- TEXT SEGMENT -
*** Block opens ***

Our vision is to offer a robust platform that with the most popular Big Data, SQL, and NoSQL databases on dedicated, bare metal, and public cloud infrastructure.

Matt: What type of customer is your Cloud Databases offering aimed at?
Sean: Currently we have a variety of customers running multiple Cloud Database instances ranging from customers running a two-month marketing campaign to customers running web applications, ecommerce applications with highly transactional database workloads. Our customers prefer the simplicity and reliability of the service which allows them to focus on their business and not worry about the heavy lifting associated with scaling and managing databases.

Matt: How is your Cloud Databases offering backed-up?
Neha: We use Percona XtraBackup  to perform a hot copy of all databases on a instance and then stream the backups to Cloud Files for storage. A customer can anytime restore the backup to a new instance. Percona XtraBackup is the only option we offer customers right now.

Tom: In terms of security, how do you address customer concerns? Are cloud-based open source databases more secure?
Sean: Data security concerns are at an all-time high and we have a number of up and coming features that continue to address those concerns.   Today we offer a number of unique features specifically Cloud Databases can only be accessed on the private network so the database can only be accessed by systems on your private network. Additionally, we support SSL for communication between user application and database instance so that any data transfer is encrypted in transit.  These features along with the built in user controls and authentication mechanisms help significantly address customers security concerns.  Ultimately Cloud-based open source databases or no more or less secure than any other database, security is about more than features it is about the process and people that build and manage your database and we have those more than covered.

Matt: Is this for production applications or pre-production?
Sean: It’s very much production capable. While there’s a perception that this type of offering would only fit for use cases around test or dev, the truth is we are running hundreds of very large, fully managed instances of MySQL on the cloud. We don’t make any delineation between production or pre-production. However, we’re definitely seeing more and more production workloads come onto the service as people are getting educated on the development work that we’ve done around adding these new features. Replication and monitoring are the two most popular right now.

Matt: How are people accessing and using it?
Sean: A majority of our users either access the database via the Control Panel, API or a command-line utility.

Matt: Since the launch, how has the reaction been?
Sean: The reaction from the press standpoint has been very positive. When we talk with industry analysts they see our commitment to open source and where we are going with this.

OpenStack_PerconaTom: How committed is Rackspace to OpenStack?
Sean: We all live in OpenStack. We have tons of Rackers heading to the upcoming OpenStack Paris Summit in November. We’re looking forward to many years of contributing to the OpenStack community.

Tom: Last April, Rackspace hosted several sessions on OpenStack and Trove at the Percona Live MySQL Conference and Expo 2014 in Santa Clara, Calif. What are you looking forward to most at Percona Live 2015?
Sean: For us, Percona Live is about listening to the MySQL community. It’s our best opportunity each year to actually setup shop and get to learn what’s top of mind for them. We then can take that information and develop more towards that direction.

*** Block closes ***

- TASK A -
Repeat the passage of the Cloud Databases interview starting with "Matt: Since the" and going on through "Percona Live 2015?".
- TASK B -
In the Cloud Databases interview, which two features are named as the most popular right now?
- TASK C -
Take the Cloud Databases interview further, starting right after its final sentence.

- EXCERPTED RECORDS -

*** Block opens ***

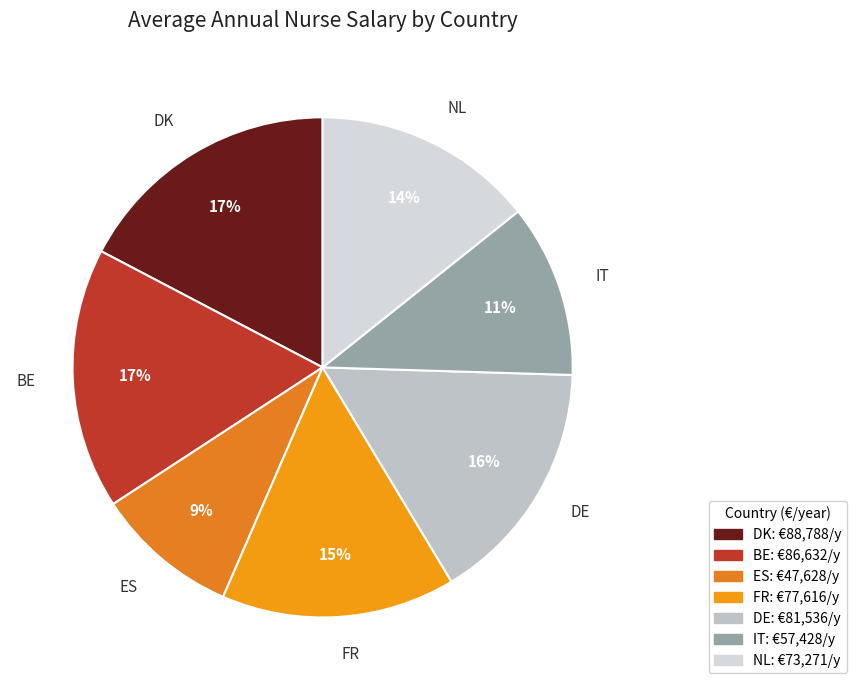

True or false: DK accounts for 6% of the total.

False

*** Block closes ***
*** Block opens ***

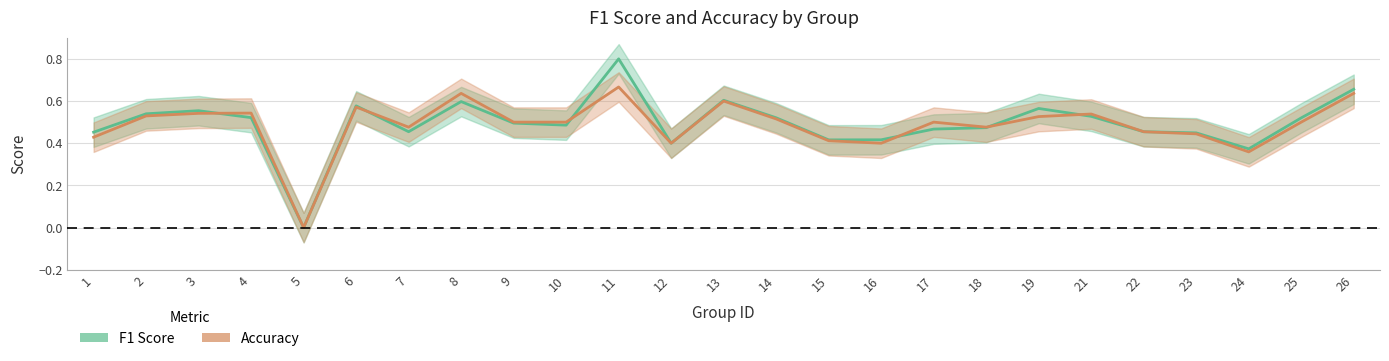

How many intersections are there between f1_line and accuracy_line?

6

*** Block closes ***

- ANSWER SECTION A -
Matt: Since the launch, how has the reaction been?
Sean: The reaction from the press standpoint has been very positive. When we talk with industry analysts they see our commitment to open source and where we are going with this.

OpenStack_PerconaTom: How committed is Rackspace to OpenStack?
Sean: We all live in OpenStack. We have tons of Rackers heading to the upcoming OpenStack Paris Summit in November. We’re looking forward to many years of contributing to the OpenStack community.

Tom: Last April, Rackspace hosted several sessions on OpenStack and Trove at the Percona Live MySQL Conference and Expo 2014 in Santa Clara, Calif. What are you looking forward to most at Percona Live 2015?

- ANSWER SECTION B -
Replication and monitoring.

- ANSWER SECTION C -
Tom: And as you know we’re also launching “OpenStack Live” to run parallel to the Percona Live MySQL conference. OpenStack Live 2015 runs April 13-14 and will emphasize the essential elements of making OpenStack work better with emphasis on the critical role of MySQL and the value of Trove. I look forward to hearing the latest news from Rackspace at both events.

Thanks Sean and Neha for speaking with us and I look forward to seeing you this coming April in Santa Clara at Percona Live and OpenStack Live!

On a related note, I’ll also be attending Percona Live London (Nov. 3-4) where we’ll have sessions on OpenStack Trove and everything MySQL. If you plan on attending, please join me at the 2014 MySQL Community Dinner (pay-your-own-way) on Nov. 3. (Register here to reserve your spot at the Community Dinner because space will be limited. You do not need to attend Percona Live London to join the dinner).

The post Rackspace doubling-down on open-source databases, Percona Server appeared first on MySQL Performance Blog.

by Tom Diederich at October 15, 2014 07:00 AM

October 14, 2014

IBM OpenStack Team

IBM technical sessions at the OpenStack Summit in Paris

I’m getting ready to attend my seventh OpenStack Summit. I’ve been to every one since the Essex Summit in Boston, and I know how daunting it is to look at the schedule and try to pick what sessions to attend. Does the session description catch me? Does it sound like a vendor pitch? Do the speakers have a good reputation? All those questions matter to me—and likely they matter to you too.

OpenStack SummitTo help make the scheduling decisions a little easier, or at least reduce the number of slots that you need to fill, I wanted to highlight the IBM sessions that were selected by the community. I’ve provided some information on who is presenting them, and what you can expect.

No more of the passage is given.